The techniques evolved wildly over the centuries, but the premise was always the same: the sculptor would carve miniature scenes, many of them drawn from the Tusk that they then placed in a so-called “peering box” or behind some other obstruction. The original idea was to recreate Memgowa’s conception of the “Blind Beggar Soul.” Like Ajencis, the famed Zeumi sage was forever arguing the folly of Men, but unlike the famed Kyranean philosopher, he argued that it was the inability of the soul to know itself, and not the inability of intellect to grasp the World, that was the origin of the problem. In Celestial Aphorisms, the Sage continually returned to the Rebuke of Angeshraël in The Chronicle of the Tusk, the famed story where War, dread Gilgaöl, upbraids the Prophet for “peering through cracks and describing skies.” He also uses the legend of Ilbaru, a Zeumi folk tale about a man who spies his wife through a cracked shutter, and confusing her attempt to save his wounded brother for an act of passion, murders her, and then must watch his brother die.

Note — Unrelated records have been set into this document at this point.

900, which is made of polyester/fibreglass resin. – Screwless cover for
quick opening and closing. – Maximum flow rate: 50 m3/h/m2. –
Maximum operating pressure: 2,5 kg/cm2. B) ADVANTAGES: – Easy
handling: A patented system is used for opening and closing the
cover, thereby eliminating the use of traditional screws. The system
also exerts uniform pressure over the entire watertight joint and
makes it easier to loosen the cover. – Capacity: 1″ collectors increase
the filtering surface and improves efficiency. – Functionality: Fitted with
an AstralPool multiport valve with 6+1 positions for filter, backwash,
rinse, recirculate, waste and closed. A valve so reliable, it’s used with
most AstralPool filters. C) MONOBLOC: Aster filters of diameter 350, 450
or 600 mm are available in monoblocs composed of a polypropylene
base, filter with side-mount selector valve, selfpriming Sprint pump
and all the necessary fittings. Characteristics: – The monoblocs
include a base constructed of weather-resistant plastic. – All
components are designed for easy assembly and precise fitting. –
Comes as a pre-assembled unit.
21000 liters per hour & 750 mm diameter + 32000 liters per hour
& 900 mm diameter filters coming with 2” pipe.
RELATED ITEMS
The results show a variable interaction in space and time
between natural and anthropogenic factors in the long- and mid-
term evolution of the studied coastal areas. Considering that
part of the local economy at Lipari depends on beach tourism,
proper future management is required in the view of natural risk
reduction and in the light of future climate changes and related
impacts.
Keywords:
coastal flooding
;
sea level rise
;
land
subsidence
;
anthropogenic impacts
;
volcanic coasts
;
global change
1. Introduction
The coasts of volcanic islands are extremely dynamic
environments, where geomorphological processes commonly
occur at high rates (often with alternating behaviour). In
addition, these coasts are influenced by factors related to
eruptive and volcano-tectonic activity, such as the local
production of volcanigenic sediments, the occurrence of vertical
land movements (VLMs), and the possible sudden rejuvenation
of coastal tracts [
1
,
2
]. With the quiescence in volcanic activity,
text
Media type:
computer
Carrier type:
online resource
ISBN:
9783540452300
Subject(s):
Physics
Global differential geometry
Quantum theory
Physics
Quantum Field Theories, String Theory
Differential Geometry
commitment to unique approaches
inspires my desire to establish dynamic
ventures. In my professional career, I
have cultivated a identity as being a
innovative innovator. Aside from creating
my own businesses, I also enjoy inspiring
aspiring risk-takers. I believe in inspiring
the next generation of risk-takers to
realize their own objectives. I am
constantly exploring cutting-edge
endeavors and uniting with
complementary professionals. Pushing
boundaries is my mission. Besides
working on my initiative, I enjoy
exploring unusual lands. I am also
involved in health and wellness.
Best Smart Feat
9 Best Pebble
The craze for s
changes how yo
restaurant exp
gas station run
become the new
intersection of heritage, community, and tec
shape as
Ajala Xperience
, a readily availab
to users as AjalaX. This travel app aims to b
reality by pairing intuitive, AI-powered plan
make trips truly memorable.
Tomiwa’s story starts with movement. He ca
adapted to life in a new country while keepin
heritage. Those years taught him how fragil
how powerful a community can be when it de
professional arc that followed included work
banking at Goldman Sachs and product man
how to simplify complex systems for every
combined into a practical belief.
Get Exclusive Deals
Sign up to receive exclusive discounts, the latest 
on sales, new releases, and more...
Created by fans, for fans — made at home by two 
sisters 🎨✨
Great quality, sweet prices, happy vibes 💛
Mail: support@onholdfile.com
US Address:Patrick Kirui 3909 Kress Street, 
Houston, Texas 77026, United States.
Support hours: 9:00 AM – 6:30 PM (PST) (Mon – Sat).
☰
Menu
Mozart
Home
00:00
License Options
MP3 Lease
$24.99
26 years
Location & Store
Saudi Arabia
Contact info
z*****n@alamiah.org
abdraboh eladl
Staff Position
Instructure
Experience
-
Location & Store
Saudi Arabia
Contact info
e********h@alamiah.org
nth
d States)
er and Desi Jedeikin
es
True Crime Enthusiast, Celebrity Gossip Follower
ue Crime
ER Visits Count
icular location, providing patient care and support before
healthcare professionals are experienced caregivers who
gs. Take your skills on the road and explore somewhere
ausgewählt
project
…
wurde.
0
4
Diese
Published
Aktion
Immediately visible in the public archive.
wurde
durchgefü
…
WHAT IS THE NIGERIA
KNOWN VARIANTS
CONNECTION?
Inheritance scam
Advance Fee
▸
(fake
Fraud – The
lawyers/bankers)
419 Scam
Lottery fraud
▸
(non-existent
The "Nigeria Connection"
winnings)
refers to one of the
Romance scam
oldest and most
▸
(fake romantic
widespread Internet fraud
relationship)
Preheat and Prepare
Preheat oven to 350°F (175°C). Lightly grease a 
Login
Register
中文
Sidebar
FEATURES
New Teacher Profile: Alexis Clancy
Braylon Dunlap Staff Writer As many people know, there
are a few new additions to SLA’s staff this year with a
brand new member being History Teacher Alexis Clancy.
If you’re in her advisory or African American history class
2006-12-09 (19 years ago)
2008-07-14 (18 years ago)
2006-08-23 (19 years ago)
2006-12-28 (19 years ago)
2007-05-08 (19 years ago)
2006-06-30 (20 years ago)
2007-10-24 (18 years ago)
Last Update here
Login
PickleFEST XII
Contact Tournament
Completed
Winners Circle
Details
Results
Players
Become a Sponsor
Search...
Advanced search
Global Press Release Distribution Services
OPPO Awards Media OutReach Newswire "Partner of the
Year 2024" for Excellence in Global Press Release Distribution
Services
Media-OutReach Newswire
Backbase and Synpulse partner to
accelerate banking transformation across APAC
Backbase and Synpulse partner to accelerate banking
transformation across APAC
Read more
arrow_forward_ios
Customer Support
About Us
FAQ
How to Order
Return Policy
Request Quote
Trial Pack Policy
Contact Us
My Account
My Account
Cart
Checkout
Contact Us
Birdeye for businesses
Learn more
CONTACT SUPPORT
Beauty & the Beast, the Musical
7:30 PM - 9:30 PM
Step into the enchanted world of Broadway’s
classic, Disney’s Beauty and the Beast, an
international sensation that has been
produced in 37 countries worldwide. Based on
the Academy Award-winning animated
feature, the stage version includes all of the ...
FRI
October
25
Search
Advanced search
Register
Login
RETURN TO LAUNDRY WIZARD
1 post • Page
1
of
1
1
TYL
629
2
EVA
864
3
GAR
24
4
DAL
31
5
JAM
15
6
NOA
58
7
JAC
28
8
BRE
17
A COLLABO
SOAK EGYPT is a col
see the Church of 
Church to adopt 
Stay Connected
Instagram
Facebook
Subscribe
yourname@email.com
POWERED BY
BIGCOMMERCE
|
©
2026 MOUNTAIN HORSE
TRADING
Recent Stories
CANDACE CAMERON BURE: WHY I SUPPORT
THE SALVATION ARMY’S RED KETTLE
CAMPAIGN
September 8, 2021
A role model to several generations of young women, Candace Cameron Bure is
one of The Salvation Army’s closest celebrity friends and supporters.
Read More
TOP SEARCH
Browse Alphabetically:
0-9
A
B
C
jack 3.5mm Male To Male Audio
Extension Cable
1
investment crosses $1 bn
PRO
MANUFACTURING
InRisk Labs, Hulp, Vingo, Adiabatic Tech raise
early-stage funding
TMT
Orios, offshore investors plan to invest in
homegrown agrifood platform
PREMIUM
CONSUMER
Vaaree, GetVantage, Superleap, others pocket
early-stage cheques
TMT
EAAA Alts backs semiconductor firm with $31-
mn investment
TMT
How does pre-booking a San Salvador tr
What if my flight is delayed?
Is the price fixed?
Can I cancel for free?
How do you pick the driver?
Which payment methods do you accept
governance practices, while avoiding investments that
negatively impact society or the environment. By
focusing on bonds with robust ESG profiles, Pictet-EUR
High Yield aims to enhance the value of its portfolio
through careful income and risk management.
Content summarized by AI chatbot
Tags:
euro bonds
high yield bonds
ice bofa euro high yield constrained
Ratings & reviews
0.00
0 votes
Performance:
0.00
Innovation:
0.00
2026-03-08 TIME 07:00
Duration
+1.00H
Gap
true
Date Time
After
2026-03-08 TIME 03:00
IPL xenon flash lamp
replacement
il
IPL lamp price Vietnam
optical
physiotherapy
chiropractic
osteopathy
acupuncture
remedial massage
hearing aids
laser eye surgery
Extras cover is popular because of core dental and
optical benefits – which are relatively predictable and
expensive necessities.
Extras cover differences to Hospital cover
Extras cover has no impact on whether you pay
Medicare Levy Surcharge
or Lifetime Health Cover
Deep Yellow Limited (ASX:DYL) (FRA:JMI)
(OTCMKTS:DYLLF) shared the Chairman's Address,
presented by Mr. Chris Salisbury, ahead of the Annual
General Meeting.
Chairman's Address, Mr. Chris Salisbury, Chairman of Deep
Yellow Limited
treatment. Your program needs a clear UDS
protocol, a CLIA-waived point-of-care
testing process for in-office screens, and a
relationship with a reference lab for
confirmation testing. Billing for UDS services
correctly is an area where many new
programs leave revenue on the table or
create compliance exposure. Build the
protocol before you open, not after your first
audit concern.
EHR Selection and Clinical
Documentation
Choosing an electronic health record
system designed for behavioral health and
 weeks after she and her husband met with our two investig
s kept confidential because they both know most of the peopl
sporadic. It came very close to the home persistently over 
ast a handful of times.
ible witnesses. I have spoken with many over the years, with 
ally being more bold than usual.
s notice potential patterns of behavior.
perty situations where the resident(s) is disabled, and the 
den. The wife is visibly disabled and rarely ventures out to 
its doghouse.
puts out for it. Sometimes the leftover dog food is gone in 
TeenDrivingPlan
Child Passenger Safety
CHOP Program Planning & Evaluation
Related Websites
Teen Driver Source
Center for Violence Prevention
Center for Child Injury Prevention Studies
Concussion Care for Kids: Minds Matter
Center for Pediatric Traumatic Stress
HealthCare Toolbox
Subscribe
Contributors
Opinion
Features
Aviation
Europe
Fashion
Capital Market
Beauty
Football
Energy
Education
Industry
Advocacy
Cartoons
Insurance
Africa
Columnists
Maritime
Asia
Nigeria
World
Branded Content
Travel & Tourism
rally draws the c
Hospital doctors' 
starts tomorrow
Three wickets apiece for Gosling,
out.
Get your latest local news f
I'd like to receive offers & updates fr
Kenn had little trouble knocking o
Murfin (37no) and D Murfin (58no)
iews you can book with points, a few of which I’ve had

His argument, refracted through the smoked glass of his aphoristic style, is that the soul is that which sees, and therefore can scarcely be seen. Thus the aesthetic of screen sculpture: the creation of scenes that utterly contradicted the way they appeared when seen through some fixed aperture.

Historically, the most famous of these was Modhoraparta’s “Dance of the Demons,” where the face of the God of Gods viewed through the aperture became a group of demonic monstrosities viewed from all other angles. The rumour of the work so incensed Shriah Ekyannus IX that in 3682 he outlawed all art works that “blaspheme the Simple, the Pure, and the True with foul Complication.” At his trial in Invishi, Modhoraparta claimed that he wanted to show the how the myriad evils suffered by Men find themselves redeemed in the God of Gods. Indeed, all the sculptor’s acts, let alone his work and his claims, argued that he was as devout as any who would presume to judge him. He would be burned for impiety nonetheless: reason counts for naught in matters of outrage—truth even less so. In those days, the Thousand Temples was always eager to display its authority in Nilnamesh, where the scalding sun and indolent air seemed to engender heresy as regularly as harvests.
The Unholy Consult / Do Dragons descended from Wutteat Comprehend Paradox?
« Last post by sciborg2 on May 05, 2021, 12:09:49 am »
Wutteat, AFACITell, has a soul and this is what sustains his undeath.

But the other dragons, from what I understand, are soul-less beings and this is why they can be controlled by the No-God.

Yet the way they speak in the series, they seem more like full entities when compared to the Sranc and the Skin-Spies.

So...does this mean they have souls? That they are soul-less but have a link to the Outside in order to breathe fire?